|'Subprime Mortgages in the Caribbean: the Financial Opportunities Illegal Trade Created, 1740-1815|
|In the second half of the eighteenth century the Dutch created a system of subprime mortgages in the process of expanding their colonies in the West Indies. A complex system of plantation mortgages connected Dutch investors with planters overseas, stimulating not only the bilateral trade in plantation products, but also opening up possibilities for cross-imperial illegal trade within the Atlantic world. While the plantation mortgage structure proved flawed and crumbled down, the riches acquired in illegal trade could postpone or even reverse this process.
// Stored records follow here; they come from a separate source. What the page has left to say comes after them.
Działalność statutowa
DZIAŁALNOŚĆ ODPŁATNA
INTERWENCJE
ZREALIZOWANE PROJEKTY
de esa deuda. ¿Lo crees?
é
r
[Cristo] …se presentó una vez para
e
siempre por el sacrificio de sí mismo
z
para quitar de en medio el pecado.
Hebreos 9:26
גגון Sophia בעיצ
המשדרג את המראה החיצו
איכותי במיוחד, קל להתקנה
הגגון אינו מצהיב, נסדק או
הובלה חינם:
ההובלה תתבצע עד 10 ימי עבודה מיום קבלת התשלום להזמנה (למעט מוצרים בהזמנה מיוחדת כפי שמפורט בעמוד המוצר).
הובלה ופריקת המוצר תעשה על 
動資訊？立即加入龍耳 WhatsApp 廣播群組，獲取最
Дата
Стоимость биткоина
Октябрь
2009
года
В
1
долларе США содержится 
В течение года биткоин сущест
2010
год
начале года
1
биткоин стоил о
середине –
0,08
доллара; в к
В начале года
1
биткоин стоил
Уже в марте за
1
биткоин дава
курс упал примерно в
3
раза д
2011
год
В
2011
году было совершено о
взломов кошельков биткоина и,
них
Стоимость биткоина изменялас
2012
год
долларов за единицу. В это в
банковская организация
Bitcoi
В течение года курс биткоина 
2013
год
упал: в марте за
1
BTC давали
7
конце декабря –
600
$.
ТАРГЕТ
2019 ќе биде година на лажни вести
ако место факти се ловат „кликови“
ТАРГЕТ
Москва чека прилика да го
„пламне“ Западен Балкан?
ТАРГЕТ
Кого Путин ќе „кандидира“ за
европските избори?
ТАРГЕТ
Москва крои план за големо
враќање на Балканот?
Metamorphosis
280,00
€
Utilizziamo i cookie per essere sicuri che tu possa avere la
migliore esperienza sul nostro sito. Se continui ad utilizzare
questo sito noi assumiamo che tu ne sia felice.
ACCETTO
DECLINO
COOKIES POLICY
This paper examines the trade links and financial connections of planters in the Dutch Guiana's. Under the mortgage agreements, planters were obliged to do most of their business with the Dutch Republic, meaning that they had to buy all their slaves from Dutch slavers and export all their plantation produce to their mortgage brokers. It proved lucrative though to evade these restrictions and do business with North American and English merchants. Connections with Barbados were strong in Essequibo and Demerara, due to the large numbers of English planters in these colonies. This link was crucial in providing the plantations with the necessary slaves, for English slaves were both cheaper and more widely available. Payment with tropical commodities became the method of choice for both parties, resulting in a flow of products going into the Altantic network rather than to the Dutch metropolis. Business was conducted in the same fashion with the North Americans who provided the daily necessities, which Dutch merchants did not adequately supply. Illegal trade could be carried out with little hindrance, partly because institutional capacity was lacking. As a result of the open connection to the Atlantic world planters could get better prices for their produce and pay less for their imports, while risks were few. Illegal trade was thus crucial for the developing Dutch plantation colonies.
The sources used are the Slave Voyages Trans-Atlantic Slave Trade Database, notarial records, petitions filed to the Estates-General, letters from the Governor of Essequibo and Demerara and reports by a ship captain sent to counter the illegal trade.